Und wer nimmt den Hund? – Konzertdirektion Landgraf

Es gibt Vorzeigepaare, die machen alles richtig. Georg und Doris Lehnert sind seit 20 Jahren verheiratet, er hat es als Biologe zum Aquariumsdirektor gebracht, sie hat zwei Kinder aufgezogen und sich um das Eigenheim in bevorzugter Wohnlage gekümmert. Jede Menge Alltag und gemeinsam gelebtes Leben. Die Kinder sind aus dem Haus, das Paar könnte sich neu finden…

Die Versuchung in Gestalt von Laura, Georgs zwanzig Jahre jüngerer Doktorandin, naht, und plötzlich steht seine Beziehung mit Doris vor dem Aus. Wer eine Schlammschlacht erwartet, muss umdenken. »Wir hatten unsere Zeit. Und jetzt ist die eben vorbei«, konstatiert Georg trocken, und auch Doris scheint sich für die Trennungsdynamik eher wie für ein Experiment unter Laborbedingungen zu interessieren. »Man will das doch irgendwie verstehen«, sagt sie und schlägt den gemeinsamen Besuch bei Trennungstherapeutin Gisela Bruhns vor.
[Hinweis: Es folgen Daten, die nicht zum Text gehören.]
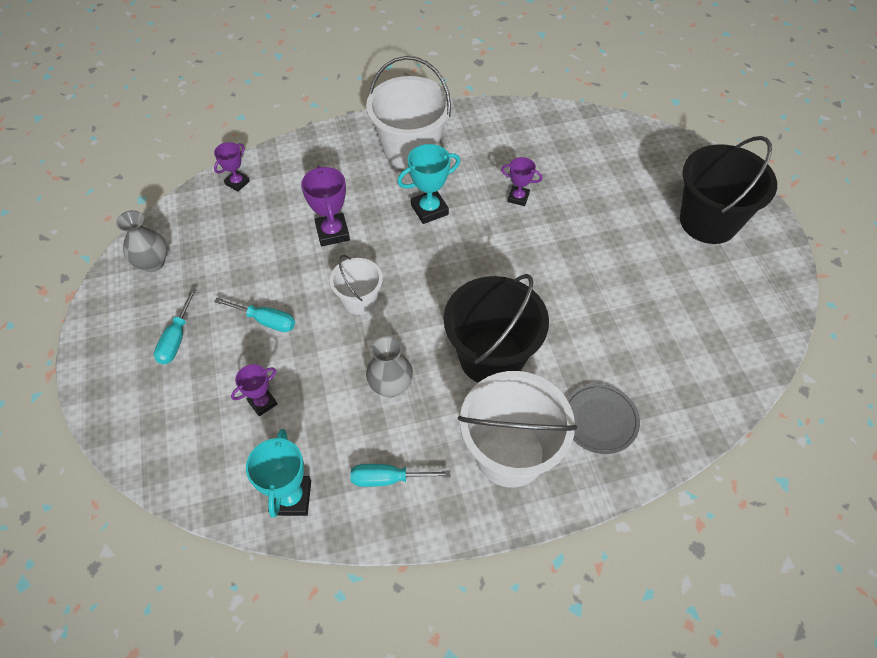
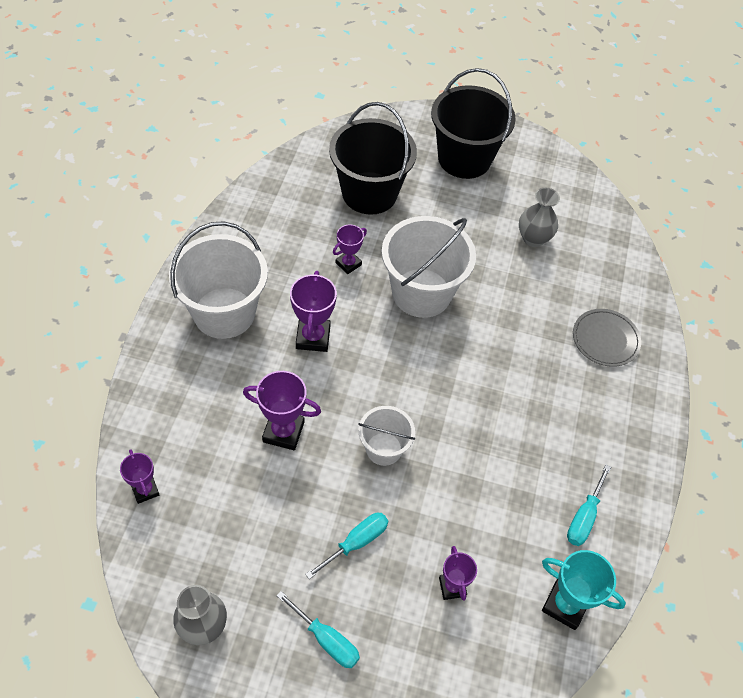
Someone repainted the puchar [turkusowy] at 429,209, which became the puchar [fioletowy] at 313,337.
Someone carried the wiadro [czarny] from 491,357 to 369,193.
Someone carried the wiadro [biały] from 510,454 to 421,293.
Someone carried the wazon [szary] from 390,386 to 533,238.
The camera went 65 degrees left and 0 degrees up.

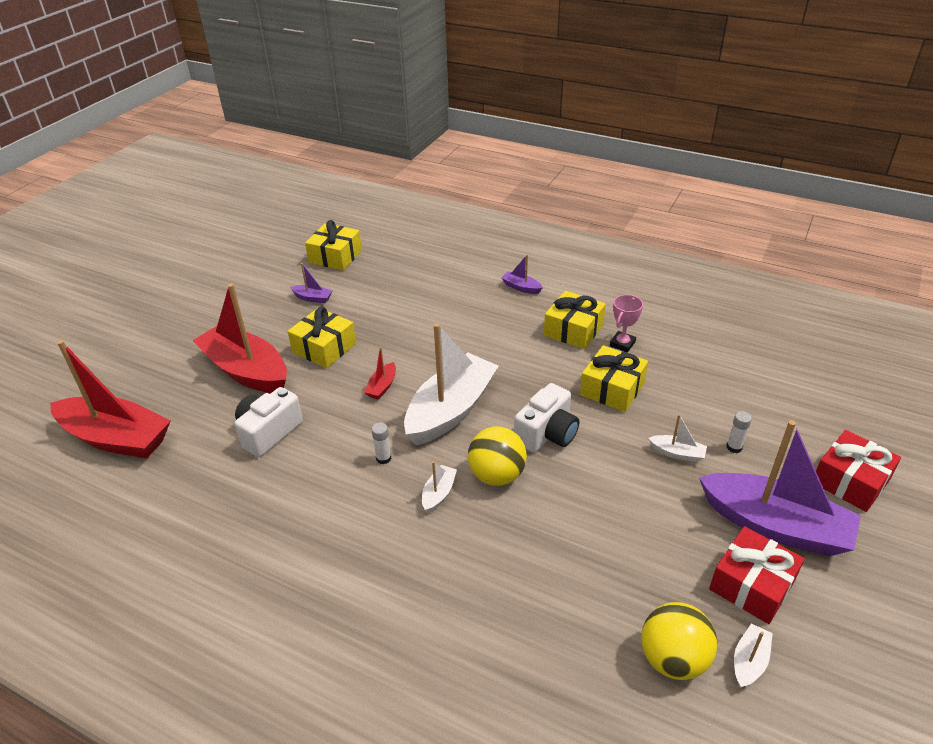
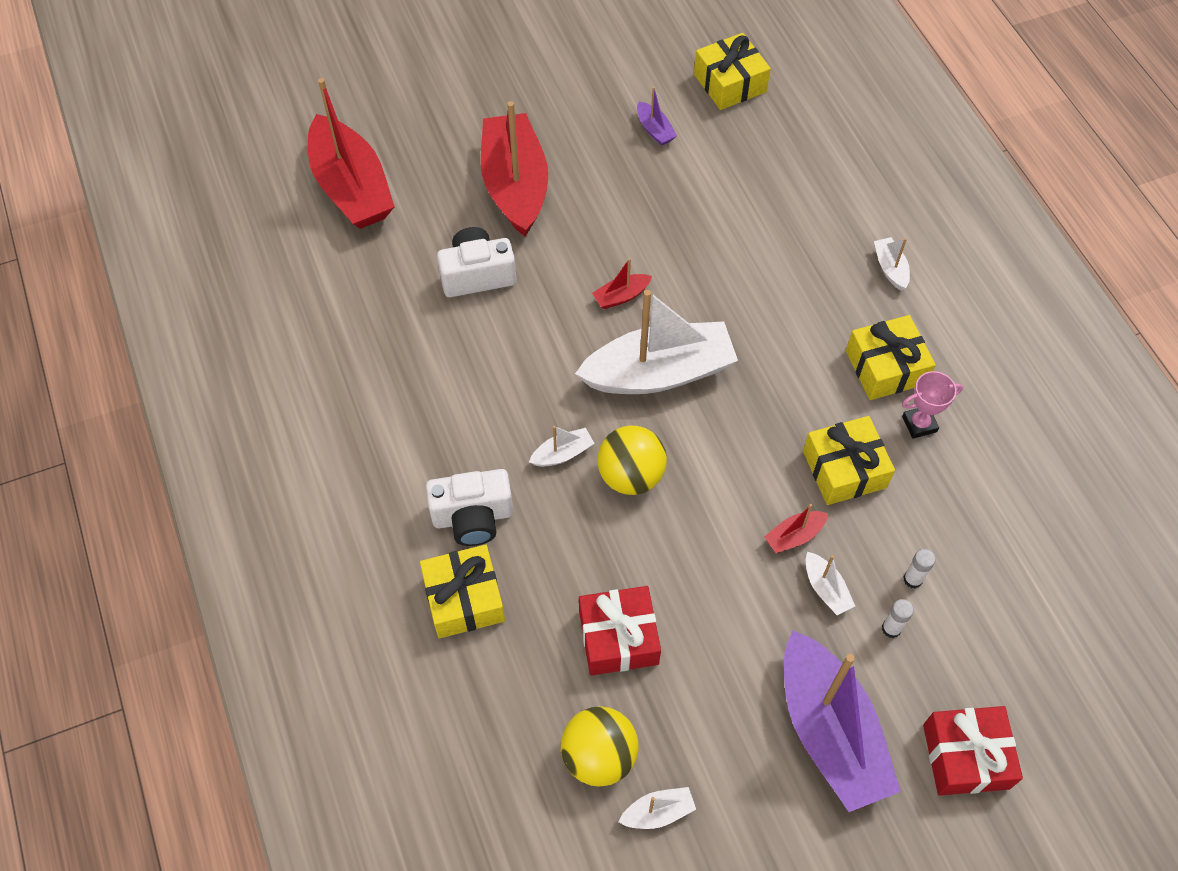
Someone carried the prezent [żółty] from 324,348 to 464,599.
Someone carried the aparat fotograficzny [biały] from 547,434 to 473,517.
Someone carried the prezent [czerwony] from 752,585 to 618,637.
Someone put down the łódka [czerwony] at 794,536.
Someone repainted the łódka [fioletowy] at 521,287, which became the łódka [biały] at 890,268.
Someone carried the klej w sztyfcie [biały] from 383,458 to 912,579.
The camera went 40 degrees right and 20 degrees up.

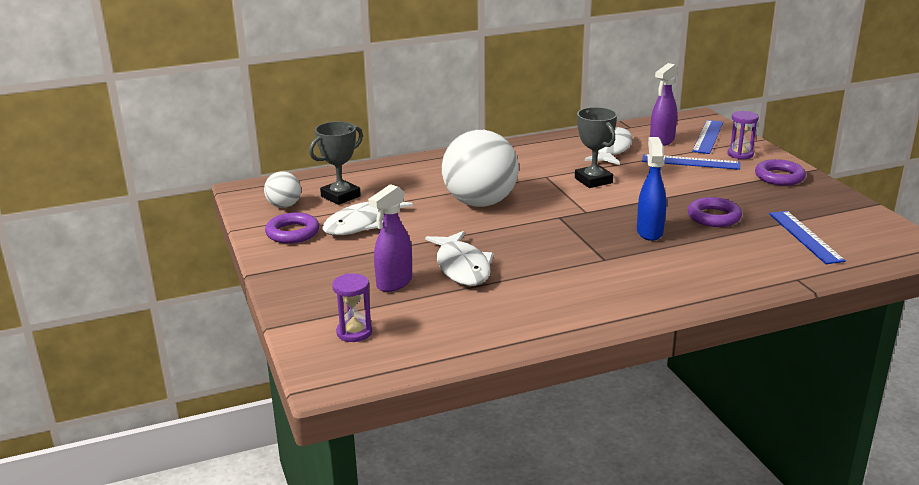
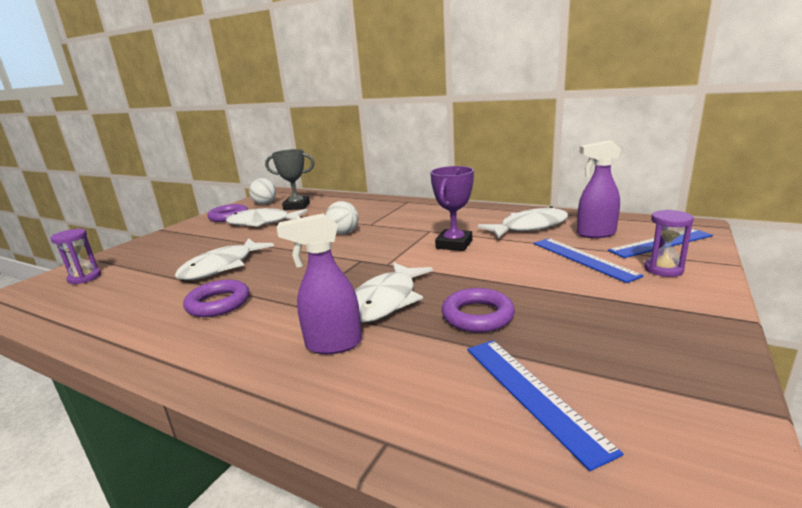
Someone carried the pierścień [fioletowy] from 779,177 to 218,303.
Someone carried the spryskiwacz [fioletowy] from 394,283 to 333,344.
Someone scaled the piłka [biały] at 480,203 by 0.48.
Someone swapped the spryskiwacz [niebieski] at 649,232 for the ryba [biały] at 386,301.
Someone repainted the puchar [szary] at 593,180, which became the puchar [fioletowy] at 454,244.
Someone rotated the linijka [niebieski] at 805,236 by 60 degrees counterclockwise.
The camera went 50 degrees right and 5 degrees down.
Das klingt nach ‚Scheidung light‘, frei nach dem modischen Lifestyle-Konzept „bewussten Entpaarens“ („conscious uncoupling“), auf das Hollywood Stars wie Gwyneth Paltrow schwören.

Der Witz und besondere Charme dieser Komödie besteht darin, wie Szene für Szene die Vernunft als das am wenigsten taugliche Instrument zur Lösung von Beziehungsproblemen vorgeführt wird. Das Publikum darf sich am Gefälle zwischen der erhofften problemfreien Trennung und den sich unvermutet meldenden Gefühlsverwirrungen des Paares ergötzen.

Statt Familiensinn dominiert plötzlich Lagerdenken: Beide Seiten werfen Kindern und Freunden mangelnde Loyalität vor, es wird um Geld und Besitzstände gefeilscht, die Lebensleistungen werden wechselseitig kleingeredet, die neuen Partner lächerlich gemacht und Pyrrhussiege, wenn es gelingt, den Ex eifersüchtig zu machen oder der Ex die Autoreifen zu zerstechen, werden schamlos ausgekostet. Die Frage, wer den Hund nimmt, ist unter den Bedingungen mühsam niedergerungener oder wie Geysire aufschießender Emotionen vergleichsweise zweitrangig. Erst als es einen unwiederbringlichen Verlust zu beklagen gibt, stellt sich bei den Kombattanten Wehmut ein, die vieles in ein milderes Licht zu tauchen vermag.